Listed are plans/directions the project is going to do in the next stage.


  • merge CONST and VAR tokens.
  • different symbol weight: Math token > math variable > sub/sup-script. (IDF) struct TF-IDF $$ \sum_q \max_{m \in T(q), n \in D} \sum_{t \in \mathfrak{T}(m)} \big( \min(|t|, \text{TF}_{t,D}) \times \text{IDF}_t \big) $$
  • on-disk math index compression, faster indexer, index-stage init threshold.
  • Re-design representation:
    • eliminate the impact of sup/subscripts in some cases, e.g., definite and indefinite integrals.
    • And also prime variable, e.g., x and x’.
    • being able to differentiate \(\sum_{i=0}^n x_i = x\) and \(\sum_{i=0} x_i^n = x\).
    • Solution: e.g., \sum lifted to operator, leaving a base to match variable, hanging there with sub/sup-scriptions.
  • boolean query language support (must, should, must-not).
  • Field search (index many sources and search MSE tag for example).
  • [✓] put some large resources on CDN (
  • [✓] Show last update of index and some visit statistics at homepage.
  • [✓] faster TeX rendering using mathjax v3.
  • [✓] Increase cache postlist hit chance by caching only long posting lists.
  • [✓] scalability: Multiple nodes on each core or different machines (using MPI)
  • [✓] re-entrant posting list iterators and MNC scoring.
  • [✓] Combined math and text search under new model.
  • [✓] Operand match highlight.
  • [✓] Wildcard under new model.
  • [✓] Prefix model efficiency: MaxScore-like pruning.
  • [✓] Path operators hashing to distinguish operator symbols.

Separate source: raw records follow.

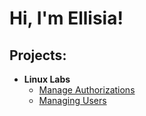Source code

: <h1>Hi, I'm Ellisia! 

<h2>Projects:</h2>

- <b>Linux Labs</b>
  - [Manage Authorizations](https://github.com/etquint/Linux-Lab)
  - [Managing Users](https://github.com/etquint/Linux-Lab6)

  • picture input UI interface on mobile platform, handwritten input on PC.
  • QAC, spelling correction, search suggestion.
  • faster Chinese tokenizer
  • Return informative msg on query TeX parse error.
  • indexing automation.
  • Special posting list for big number exact match, e.g., “1/2016”.
  • Semantics
    • math equivalence awareness, e.g. 1+1/n = (1+n)/n.
    • Text synonym awareness, e.g. horse = pony.
    • Embedding of both text and math, e.g. pythagorean == x^2 + y^2 = z^2

Consider additional indexing sources

  • MathOverflow
  • CrossValidated
  • physics stackexchange
  • Wolfram MathWorld
  • Wikipedia (English version)
  • Socratic
  • PlanetMath
  • Proof wiki